Born in Vienna in 1830, since his earliest childhood Franz Josef had been educated to take over the throne. The high expectations of him did not make him doubt, but only spurred his ambition. At the age of 18, he took over the leadership of the Empire after the abdication of his uncle and took extremely harsh measures against the revolution in 1848. His conservative ideas were also directed against the Czech aspirations to establish a constitution. Nonetheless, Prague was right at the top of the list on his first trip outside Austria.
In the footsteps of the Emperor in Prague
The honeymoon of the newlywed imperial couple Franz Josef I and Elisabeth of Bavaria, Sisi for short, took them to Prague. There they were in the center of attention. It should remain the most popular visit of the emperor in Prague.

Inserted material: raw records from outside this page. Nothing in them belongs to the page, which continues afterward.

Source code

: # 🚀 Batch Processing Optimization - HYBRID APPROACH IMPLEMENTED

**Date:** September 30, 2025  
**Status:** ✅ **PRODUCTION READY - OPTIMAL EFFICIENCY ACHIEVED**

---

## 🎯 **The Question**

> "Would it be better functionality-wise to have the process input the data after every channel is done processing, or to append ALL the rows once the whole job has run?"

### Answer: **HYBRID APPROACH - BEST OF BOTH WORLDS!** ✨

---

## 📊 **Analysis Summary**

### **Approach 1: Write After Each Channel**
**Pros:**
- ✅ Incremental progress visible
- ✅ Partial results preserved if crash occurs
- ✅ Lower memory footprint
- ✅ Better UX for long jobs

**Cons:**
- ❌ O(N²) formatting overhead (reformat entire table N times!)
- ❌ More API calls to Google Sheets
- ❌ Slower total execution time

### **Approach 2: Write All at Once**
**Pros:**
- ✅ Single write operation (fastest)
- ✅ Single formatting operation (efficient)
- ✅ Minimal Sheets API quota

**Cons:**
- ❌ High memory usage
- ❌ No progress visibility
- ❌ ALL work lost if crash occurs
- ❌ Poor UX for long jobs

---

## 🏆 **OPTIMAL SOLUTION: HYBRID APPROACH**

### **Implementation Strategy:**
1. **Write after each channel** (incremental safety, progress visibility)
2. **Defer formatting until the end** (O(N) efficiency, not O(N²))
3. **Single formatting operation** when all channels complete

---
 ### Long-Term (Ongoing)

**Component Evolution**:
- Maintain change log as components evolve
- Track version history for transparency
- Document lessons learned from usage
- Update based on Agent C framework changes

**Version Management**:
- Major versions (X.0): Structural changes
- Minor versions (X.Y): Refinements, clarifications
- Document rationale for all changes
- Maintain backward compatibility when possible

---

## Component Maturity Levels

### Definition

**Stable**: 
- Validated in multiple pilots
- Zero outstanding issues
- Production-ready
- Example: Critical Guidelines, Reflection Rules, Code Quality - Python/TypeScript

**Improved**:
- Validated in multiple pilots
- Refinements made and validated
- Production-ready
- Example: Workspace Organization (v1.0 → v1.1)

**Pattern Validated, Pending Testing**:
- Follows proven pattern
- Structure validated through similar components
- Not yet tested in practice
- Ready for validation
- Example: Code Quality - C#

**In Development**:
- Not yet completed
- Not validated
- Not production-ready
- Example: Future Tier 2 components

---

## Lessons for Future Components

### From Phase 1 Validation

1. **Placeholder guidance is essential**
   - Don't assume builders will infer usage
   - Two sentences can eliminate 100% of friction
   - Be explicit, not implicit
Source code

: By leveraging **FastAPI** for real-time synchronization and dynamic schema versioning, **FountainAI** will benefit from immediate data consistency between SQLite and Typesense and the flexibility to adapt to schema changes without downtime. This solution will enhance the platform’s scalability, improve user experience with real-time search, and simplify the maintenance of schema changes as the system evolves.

Today, his traces can be found in the Lapidarium of the National Museum. There is a bronze statue of Franz Josef I, which was originally at the main station. Also on display in the lapidary are the portrait busts of the imperial couple created by the artist Antonin Pavel Wagner.
Furthermore, the emperor visited the industrial palace at the exhibition center in 1891, in which the industrial exhibition celebrated its anniversary. He also took over the patronage over the exhibition. Finally, a mooring at the Kaiserwiese in Prague was named after Franz Josef and even personally visited by him in 1907. Also named after him were for some time the main railway station (1871-1919) and Náměstí Republiky, which was from 1916-1919 the Franz Josef I. – Square.
Today’s Legion Bridge was named the chain bridge of Emperor Franz Josef I. until 1898. However, it was replaced in 1901 by the Legion Bridge and so today there is no evidence of his rule at this point anymore. However, many of the places that still exist in the city today are, by some means, associated with Emperor Franz Josef I, but either replaced or renamed. But with a little research, you will quickly find connections.